WHAT THIS TASK INVOLVES: Copy each entry precisely as written, and do not carry over the pictures.

DATA FOR ANALYSIS:
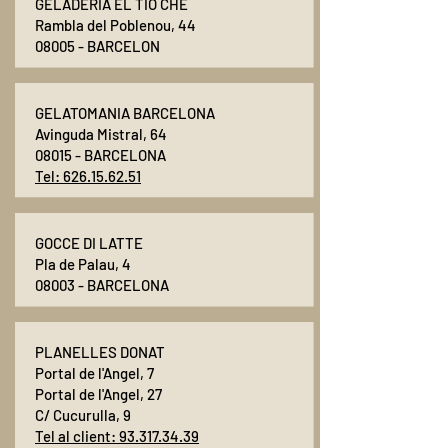
GELADERIA EL TIO CHE
Rambla del Poblenou, 44
08005 - BARCELON
GELATOMANIA BARCELONA
Avinguda Mistral, 64
08015 - BARCELONA
Tel:
626.15.62.51
GOCCE DI LATTE
Pla de Palau, 4
08003 - BARCELONA
PLANELLES DONAT
Portal de l'Angel, 7
Portal de l'Angel, 27
C/ Cucurulla, 9
Tel al client:
93.317.34.39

REPLY TO THE TASK:
GELADERIA EL TIO CHE
Rambla del Poblenou, 44
08005 - BARCELON
GELATOMANIA BARCELONA
Avinguda Mistral, 64
08015 - BARCELONA
Tel:
626.15.62.51
GOCCE DI LATTE
Pla de Palau, 4
08003 - BARCELONA
PLANELLES DONAT
Portal de l'Angel, 7
Portal de l'Angel, 27
C/ Cucurulla, 9
Tel al client:
93.317.34.39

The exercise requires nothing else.